Alpha Conde Parcours Camerounweb Alpha Condé, président déchu du Ghana

Thu, 9 Sep 2021 Source: Calvin Djouari

Alpha Condé, le président déchu de la Guinée, a été capturé le 5 septembre dernier par les éléments des forces spéciales de l'armée. L'écrivain Calvin Djouari fait une analyse pragmatique de la situation.



Conakry dimanche 5 septembre 2021, la population à la veille, a dormi calmement et tranquillement comme à son habitude depuis 10 ou 15 ans. C’est l’aurore, mais il y règne dans cette cité une chaleur accablante, les premières prières se déroulent à l’intérieur des maisons. Soudain, on entend des tirs au centre de la ville. Ces tirs nourris, parviennent également aux abords du palais présidentiel.

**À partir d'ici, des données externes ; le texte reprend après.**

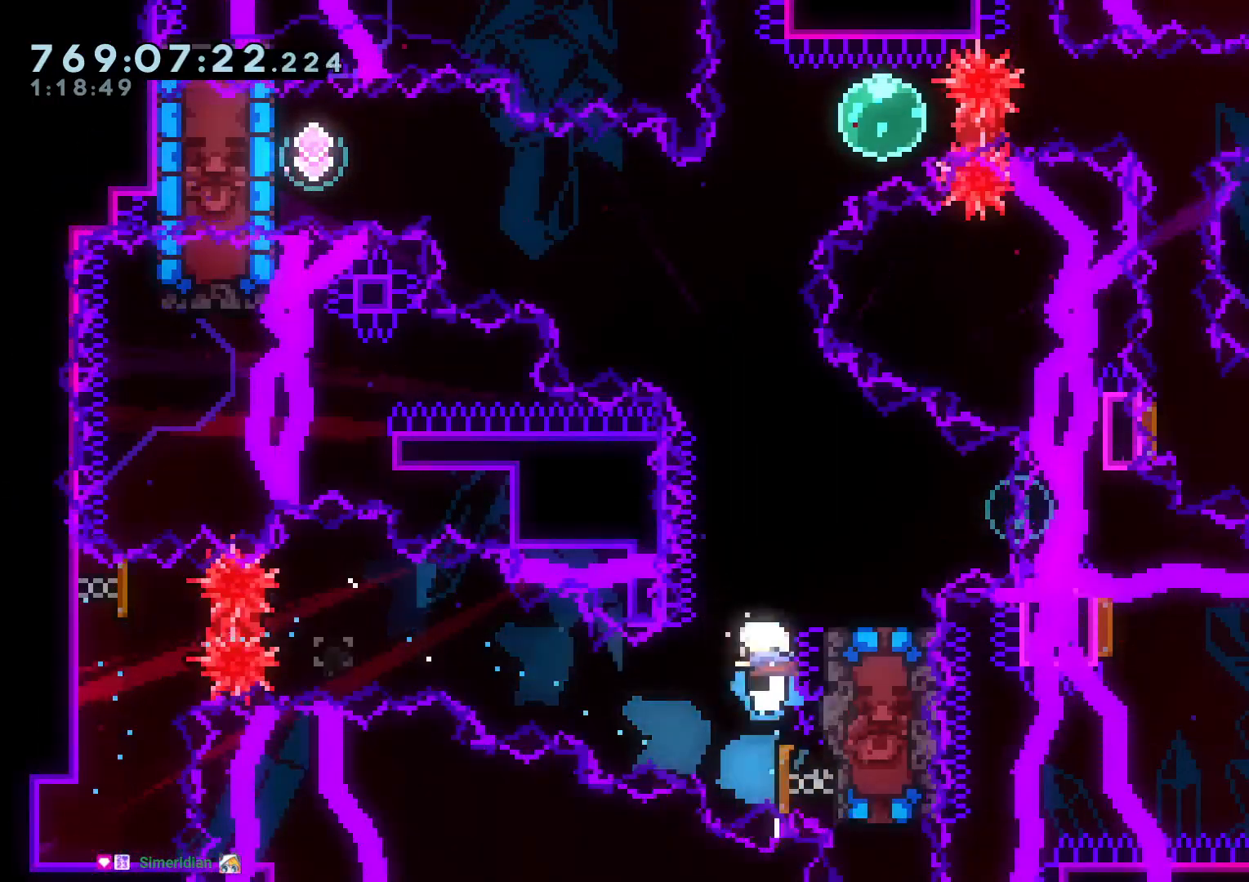
{"buttons": ["DPAD_DOWN", "DPAD_RIGHT"], "left_stick": "center", "right_stick": "center", "events": [[17, "DPAD_DOWN", "down"], [150, "Y", "down"], [367, "Y", "up"], [450, "DPAD_DOWN", "up"], [483, "DPAD_DOWN", "down"]]}
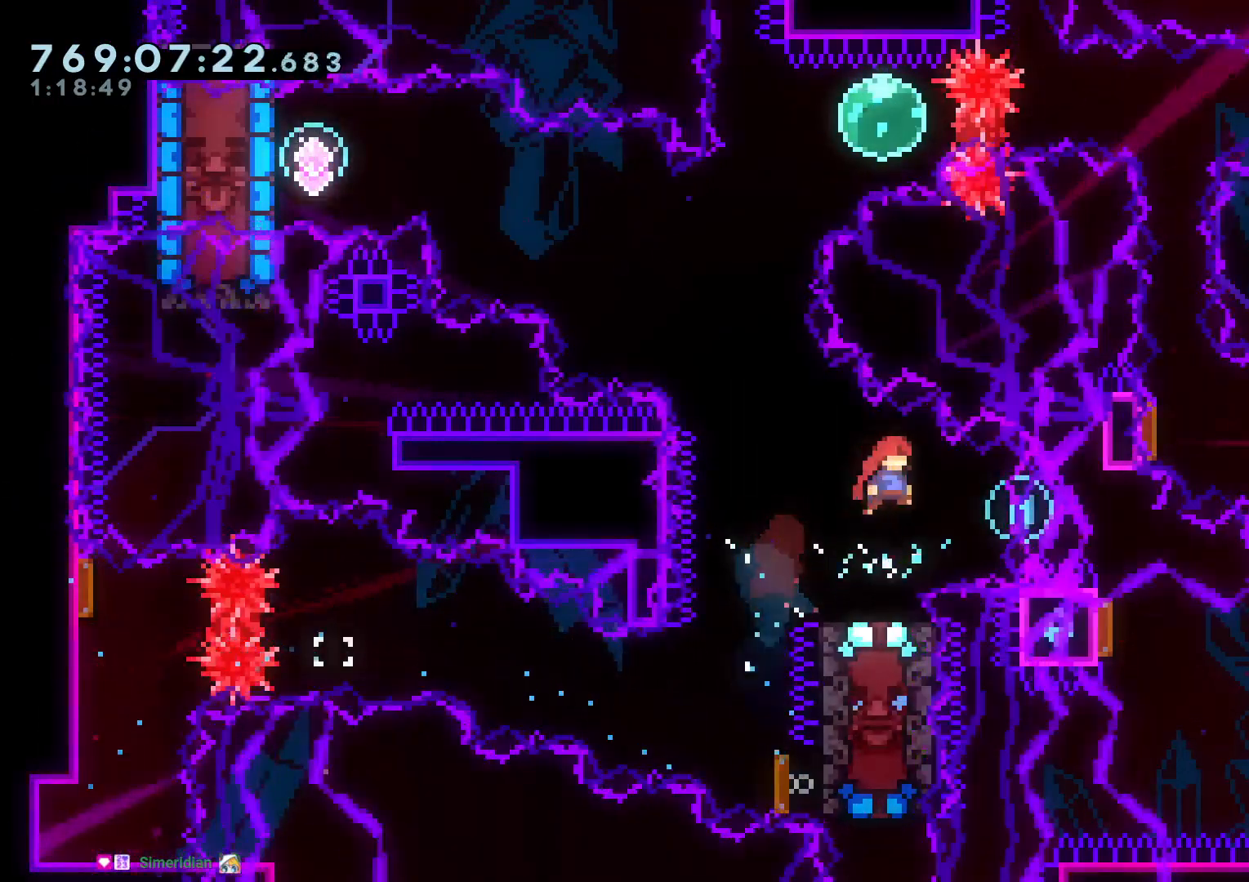
{"buttons": ["B", "DPAD_LEFT"], "left_stick": "center", "right_stick": "center", "events": [[67, "DPAD_DOWN", "up"], [100, "DPAD_DOWN", "down"], [167, "DPAD_DOWN", "up"], [167, "DPAD_RIGHT", "up"], [267, "DPAD_LEFT", "down"], [267, "Y", "down"], [383, "Y", "up"], [467, "B", "down"]]}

Dans tous les médias, on annonce une tentative de coup de d’état. La Guinée Conakry a un grand palais présidentiel, très beau et très célèbre, situé à la presqu’île de Kaloum. Sur le plan stratégique, c’est un lieu imprenable, car l’espace est propice pour une bataille napoléonienne. Comme pour dire que la garde présidentielle peut se défendre jusqu’au dernier homme. Mais un palais, comme toutes les villas ont des portes d’entrée et de sortie partout. Le palais présidentiel à Conakry a des grandes voies, des grands salons, des couloirs secrets, des appartements privés.

L’organisateur du coup de force connait tout cela. Des tirs nourris vont durer presque deux heures. Un temps passe, et on s’interroge. Tous les guinéens que j’appelle sont sceptiques sur la réussite du coup d’état. Semble-t-il la présidence est imprenable. Mais quelques heures plus tard, on verra dans un petit salon assis sur un canapé, un homme qui attend. Un homme grand, la taille bien prise, une ravissante chemise sur le corps, un jean couleur d’aigue marine, un nez impertinent, des lèvres bien ourlées. Il est beau et il attend impatient.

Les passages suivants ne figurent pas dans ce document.